Moderna (MRNA) stock has been on the retreat again, thanks in part to recent data that suggests the Omicron variant isn’t as virulent as feared.
Undoubtedly, initial Omicron jitters and the ensuing market sell-off were proven overblown, with stocks now ready to power to new highs in what could be the early innings of a Santa Claus rally.
Moderna stock has had an incredible run over the past two years. With many lockdown winners surrendering a massive chunk of gains, though, there’s now a case for taking profits in the high-flyer. Despite its incredible mRNA vaccine pipeline, the stock still appears priced for perfection.
Any clinical trial hiccups could prove devastating for shares.
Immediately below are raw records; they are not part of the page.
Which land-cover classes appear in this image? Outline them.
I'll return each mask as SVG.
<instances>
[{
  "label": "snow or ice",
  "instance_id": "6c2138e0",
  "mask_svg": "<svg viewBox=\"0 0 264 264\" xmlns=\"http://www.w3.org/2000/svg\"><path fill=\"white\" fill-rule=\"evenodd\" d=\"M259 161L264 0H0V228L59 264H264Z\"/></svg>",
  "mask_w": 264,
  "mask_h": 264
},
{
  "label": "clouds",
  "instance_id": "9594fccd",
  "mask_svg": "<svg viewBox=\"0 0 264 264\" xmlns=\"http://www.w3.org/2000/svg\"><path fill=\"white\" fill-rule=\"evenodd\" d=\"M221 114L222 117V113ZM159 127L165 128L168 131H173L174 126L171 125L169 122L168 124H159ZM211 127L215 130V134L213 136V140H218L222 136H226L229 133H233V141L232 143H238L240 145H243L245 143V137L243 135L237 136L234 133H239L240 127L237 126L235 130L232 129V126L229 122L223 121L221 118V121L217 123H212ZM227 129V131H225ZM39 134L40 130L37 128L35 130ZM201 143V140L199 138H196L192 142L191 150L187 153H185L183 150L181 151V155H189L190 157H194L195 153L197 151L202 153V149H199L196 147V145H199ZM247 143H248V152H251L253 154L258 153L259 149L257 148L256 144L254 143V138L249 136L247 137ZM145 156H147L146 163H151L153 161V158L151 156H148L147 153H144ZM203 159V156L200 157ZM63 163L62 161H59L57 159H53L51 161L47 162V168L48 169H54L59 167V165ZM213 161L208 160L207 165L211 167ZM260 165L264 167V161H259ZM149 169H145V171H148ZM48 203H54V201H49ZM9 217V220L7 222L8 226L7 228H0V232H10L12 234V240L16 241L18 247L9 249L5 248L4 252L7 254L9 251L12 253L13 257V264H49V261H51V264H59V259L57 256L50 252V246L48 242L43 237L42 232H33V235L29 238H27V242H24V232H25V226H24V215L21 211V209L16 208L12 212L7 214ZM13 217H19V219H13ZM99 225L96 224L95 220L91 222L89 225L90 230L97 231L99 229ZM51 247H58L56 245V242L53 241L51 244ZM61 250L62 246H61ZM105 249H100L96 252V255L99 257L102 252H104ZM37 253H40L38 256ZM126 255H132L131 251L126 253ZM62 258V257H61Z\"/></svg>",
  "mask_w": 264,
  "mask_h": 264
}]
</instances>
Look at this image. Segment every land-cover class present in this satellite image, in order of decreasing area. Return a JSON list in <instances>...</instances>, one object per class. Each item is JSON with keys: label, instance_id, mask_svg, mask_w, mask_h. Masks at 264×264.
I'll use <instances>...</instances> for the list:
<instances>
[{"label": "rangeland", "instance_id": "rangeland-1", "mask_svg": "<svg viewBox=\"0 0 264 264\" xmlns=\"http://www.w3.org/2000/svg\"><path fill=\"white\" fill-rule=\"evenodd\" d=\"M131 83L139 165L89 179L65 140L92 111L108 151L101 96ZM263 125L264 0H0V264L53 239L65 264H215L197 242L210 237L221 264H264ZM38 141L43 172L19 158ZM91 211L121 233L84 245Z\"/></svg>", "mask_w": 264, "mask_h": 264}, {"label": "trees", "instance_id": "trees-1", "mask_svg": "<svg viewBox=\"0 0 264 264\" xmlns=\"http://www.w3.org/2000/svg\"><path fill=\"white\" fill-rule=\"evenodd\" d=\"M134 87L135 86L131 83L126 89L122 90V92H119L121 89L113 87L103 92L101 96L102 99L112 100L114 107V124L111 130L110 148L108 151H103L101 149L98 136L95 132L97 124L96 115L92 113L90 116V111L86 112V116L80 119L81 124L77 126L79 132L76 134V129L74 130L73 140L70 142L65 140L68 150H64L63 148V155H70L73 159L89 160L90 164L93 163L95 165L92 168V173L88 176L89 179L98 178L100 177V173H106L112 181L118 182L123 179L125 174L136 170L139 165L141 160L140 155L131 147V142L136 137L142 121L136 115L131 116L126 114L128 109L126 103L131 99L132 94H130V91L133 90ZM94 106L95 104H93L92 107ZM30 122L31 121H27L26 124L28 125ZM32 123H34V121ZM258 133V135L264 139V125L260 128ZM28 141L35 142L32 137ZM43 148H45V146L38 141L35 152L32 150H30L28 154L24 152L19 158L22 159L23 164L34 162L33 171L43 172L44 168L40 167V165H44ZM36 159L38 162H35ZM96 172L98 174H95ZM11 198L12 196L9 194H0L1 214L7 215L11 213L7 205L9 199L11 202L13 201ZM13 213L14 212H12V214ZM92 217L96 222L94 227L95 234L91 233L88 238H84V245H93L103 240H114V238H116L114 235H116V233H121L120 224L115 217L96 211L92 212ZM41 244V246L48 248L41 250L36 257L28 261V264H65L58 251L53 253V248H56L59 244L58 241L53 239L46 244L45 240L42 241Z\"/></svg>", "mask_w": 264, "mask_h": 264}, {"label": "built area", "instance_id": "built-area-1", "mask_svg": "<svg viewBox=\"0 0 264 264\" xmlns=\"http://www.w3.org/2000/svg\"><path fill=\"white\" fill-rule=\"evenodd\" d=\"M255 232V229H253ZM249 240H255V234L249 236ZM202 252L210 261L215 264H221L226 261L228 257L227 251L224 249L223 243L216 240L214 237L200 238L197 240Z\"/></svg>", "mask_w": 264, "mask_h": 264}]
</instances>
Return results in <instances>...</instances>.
Although the mRNA technology behind Moderna’s Spikevax is exciting, the valuation remains tough to get behind.
For that reason, I remain bearish on MRNA stock but would consider reversing stances after a pullback closer to the $200 mark. (See Analysts’ Top Stocks on TipRanks)
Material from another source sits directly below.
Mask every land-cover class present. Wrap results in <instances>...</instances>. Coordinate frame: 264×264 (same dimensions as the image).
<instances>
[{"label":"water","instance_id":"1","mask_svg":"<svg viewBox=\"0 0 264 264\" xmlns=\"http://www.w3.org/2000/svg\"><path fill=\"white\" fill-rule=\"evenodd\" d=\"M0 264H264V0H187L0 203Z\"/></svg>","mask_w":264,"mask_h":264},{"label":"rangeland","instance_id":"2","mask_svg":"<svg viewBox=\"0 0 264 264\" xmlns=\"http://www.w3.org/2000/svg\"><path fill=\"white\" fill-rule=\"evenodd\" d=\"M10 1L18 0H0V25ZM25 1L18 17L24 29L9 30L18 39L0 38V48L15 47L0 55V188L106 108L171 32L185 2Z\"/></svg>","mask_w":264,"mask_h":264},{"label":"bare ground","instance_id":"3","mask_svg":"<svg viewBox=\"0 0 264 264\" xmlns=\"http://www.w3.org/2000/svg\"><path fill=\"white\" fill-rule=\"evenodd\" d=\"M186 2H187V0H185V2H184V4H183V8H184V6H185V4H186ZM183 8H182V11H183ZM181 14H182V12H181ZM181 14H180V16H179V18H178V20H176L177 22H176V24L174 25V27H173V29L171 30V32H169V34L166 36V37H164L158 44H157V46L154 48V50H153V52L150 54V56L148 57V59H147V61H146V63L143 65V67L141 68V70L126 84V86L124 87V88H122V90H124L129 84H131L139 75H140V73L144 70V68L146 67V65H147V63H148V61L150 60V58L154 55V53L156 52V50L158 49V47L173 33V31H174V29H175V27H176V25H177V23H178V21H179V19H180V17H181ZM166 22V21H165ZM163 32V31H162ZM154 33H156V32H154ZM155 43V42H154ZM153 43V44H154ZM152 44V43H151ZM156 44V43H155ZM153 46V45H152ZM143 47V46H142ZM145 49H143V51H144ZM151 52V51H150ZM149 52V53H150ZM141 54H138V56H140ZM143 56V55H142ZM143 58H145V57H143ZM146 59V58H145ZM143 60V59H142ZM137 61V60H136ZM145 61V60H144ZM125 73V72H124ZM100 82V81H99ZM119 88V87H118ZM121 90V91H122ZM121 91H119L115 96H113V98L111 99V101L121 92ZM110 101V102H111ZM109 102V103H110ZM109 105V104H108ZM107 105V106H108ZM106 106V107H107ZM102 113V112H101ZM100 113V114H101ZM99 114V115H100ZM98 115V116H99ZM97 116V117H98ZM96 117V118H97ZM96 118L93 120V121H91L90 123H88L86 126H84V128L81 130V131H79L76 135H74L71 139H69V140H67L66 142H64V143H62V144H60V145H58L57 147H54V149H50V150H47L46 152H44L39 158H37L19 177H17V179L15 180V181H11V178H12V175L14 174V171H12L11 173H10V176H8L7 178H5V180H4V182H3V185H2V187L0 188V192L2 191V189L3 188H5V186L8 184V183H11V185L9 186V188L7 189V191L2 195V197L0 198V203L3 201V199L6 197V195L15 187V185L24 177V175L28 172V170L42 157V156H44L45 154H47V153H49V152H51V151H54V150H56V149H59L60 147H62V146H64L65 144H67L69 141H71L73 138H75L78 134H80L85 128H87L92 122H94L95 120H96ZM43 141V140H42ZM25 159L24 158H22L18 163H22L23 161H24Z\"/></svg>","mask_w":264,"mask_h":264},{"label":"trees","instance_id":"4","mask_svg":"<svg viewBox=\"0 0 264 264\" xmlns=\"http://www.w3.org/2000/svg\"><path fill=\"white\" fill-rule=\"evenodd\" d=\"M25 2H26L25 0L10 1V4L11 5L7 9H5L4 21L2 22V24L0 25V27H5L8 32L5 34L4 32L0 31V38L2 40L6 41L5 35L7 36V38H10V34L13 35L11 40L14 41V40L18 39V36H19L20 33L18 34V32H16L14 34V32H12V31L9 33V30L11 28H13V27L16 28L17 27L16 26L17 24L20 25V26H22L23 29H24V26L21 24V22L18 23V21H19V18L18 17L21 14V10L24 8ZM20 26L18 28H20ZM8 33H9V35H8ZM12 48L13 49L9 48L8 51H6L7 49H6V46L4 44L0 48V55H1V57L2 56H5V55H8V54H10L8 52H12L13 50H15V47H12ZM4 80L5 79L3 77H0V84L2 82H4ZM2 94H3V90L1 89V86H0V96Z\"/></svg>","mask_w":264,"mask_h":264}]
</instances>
Moderna Stock Faces Tough Comparables
Shares of Moderna may not seem all that expensive at 17.4 times trailing earnings and just shy of 10 times sales. Still, the magnitude of COVID-19 vaccine orders is bound to flop pending a variant of concern (VoC) that’s virulent and infectious enough to bring forth wider-spread lockdowns.
Indeed, the Omicron variant doesn’t appear to be such a variant to lock America down again. Still, it’s hard to tell what comes after Omicron, with mutations paving the way for insidious new variants over time.
In any case, demand for boosters should remain robust for the time being, even if Omicron does result in milder forms of disease.
The real risk to Moderna stock lies in uncertainties regarding the firm’s full product pipeline. Moderna has many mRNA vaccines that go above and beyond COVID-19, with treatments that aim to treat cardiovascular disease and even cancer.
As with any biotech, pipeline setbacks can happen. At current valuations, any such delays, setbacks or unpromising trials could result in very steep losses in a hurry.
Undoubtedly, Moderna is one of the most innovative companies, but it’s not the only one. Rival COVID-19 vaccine maker Pfizer (PFE) may be an old-time blue chip, but it’s reinvented itself in a big way after drawing more focus on R&D.
Many of the sought-after mRNA vaccine technologies underneath the hood of Moderna can be found at Pfizer, and for a fraction of the price. Still, such mRNA technologies are more influential for Moderna than the likes of the larger Pfizer.
Still, one can’t help but notice that Pfizer and Moderna have been moving sharply in opposite directions in recent trading sessions.
With full data for Pfizer’s COVID-19 oral antiviral treatment just days away from going into the FDA’s hands, Moderna could stand to face a bit of selling pressure.
An oral treatment could severely wane on demand for vaccines. Pfizer could cannibalize its own vaccine sales, but also eat into Moderna’s. For now, the oral treatment (Paxlovid) shows tremendous promise, with COVID-19 hospitalizations and death reportedly reduced by around 89%.
Wall Street’s Take
According to TipRanks’ analyst rating consensus, MRNA stock comes in as a Hold. Out of 14 analyst ratings, there are six Buy recommendations, five Hold recommendations, and three Sell recommendations.
The average Moderna price target is $294.46. Analyst price targets range from a low of $86 per share to a high of $468 per share.
Bottom Line on Moderna Stock
With much of the optimism already baked in and potential headwinds on the horizon, Moderna stock could have further room to the downside. Add in the potential for product pipeline mishaps, and the risks still seem to outweigh the potential rewards.
Further, the ongoing sell-off in high-multiple growth stocks could also work against Moderna should it drag into the new year.
Moderna is a truly wonderful company, but challenges are up ahead, and the valuation doesn’t leave much of a margin of safety.
Disclosure: Joey Frenette owned shares of Pfizer at the time of publication.